FTS probe process connects to each primary segment node(or mirror
segment when failover occurs) through TCP/IP. It sends requests to
segment and waits for the responses. Once a response is received,
it updates the catalog table gp_segment_configuration and
gp_configuration_history, and also relevant memory structures
accordingly.
4. On the segment node: in the main loop of PostgresMain(), the
requests from the coordinator FTS probe process
received. ProcessStartupPacket() is called first to make sure this
dialog is for FTS requests and thus the Postgres process spawn for
it would be a FTS handler(am_ftshandler = true). Then it accepts
the request and process the Q type message using
HandleFtsMessage(). This function deals with three kinds of
requests:
- Probe
- Sync
- Promote
5. SIGUSR2 is ignored by FTS now, like other background, postmaster
use SIGTERM to stop the FTS.
FTS Probe Request
=================
Currently there are three ways to trigger an FTS probe - two internal and one
external:
1. An internal regular FTS probe that is configurable with gp_fts_probe_interval
2. An internal FTS probe triggered by the query dispatcher
3. An external manual FTS probe from gp_request_fts_probe_scan()
The following diagram illustrates the fts loop process. The upper portion of the
loop represents a current probe in progress, and the lower portion represents a
completed probe awaiting a trigger including the gp_fts_probe_interval timeout.

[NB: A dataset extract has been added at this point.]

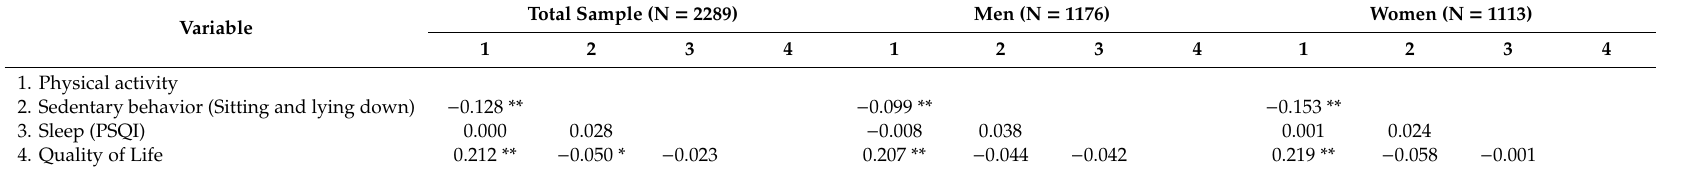
Table 3. Descriptive and correlational analyses among all outcome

This loop can be probed at anytime for results due to any of the above three
mechanisms.
poll segments
+---------<--------+
| | <-----+ request4
| upper |
| |
| ^
done| |start
| |
v lower |
| |
| | <-----+ request1, request2, request3
+----------->------+
waitLatch
Two main scenarios to consider:
1) Allowing multiple probes both internal and external to reuse the same results
when appropriate (ie: piggybacking on previous results). This is depicted as
requests 1, 2, and 3 which should share the same results since they request
before the start of a new fts loop, and after the results of the previous probe
- that is in the lower portion.
2) Ensuring fresh results from an external probe. This is depicted as request
4 incoming during a current probe in progress. This request should get fresh
results rather than using the current results (ie: "piggybacking").
Our implementation addresses these concerns with a probe start tick and probe
end tick. We send a signal requesting fts results, then wait for a new loop to
start, and then wait for that current loop to finish.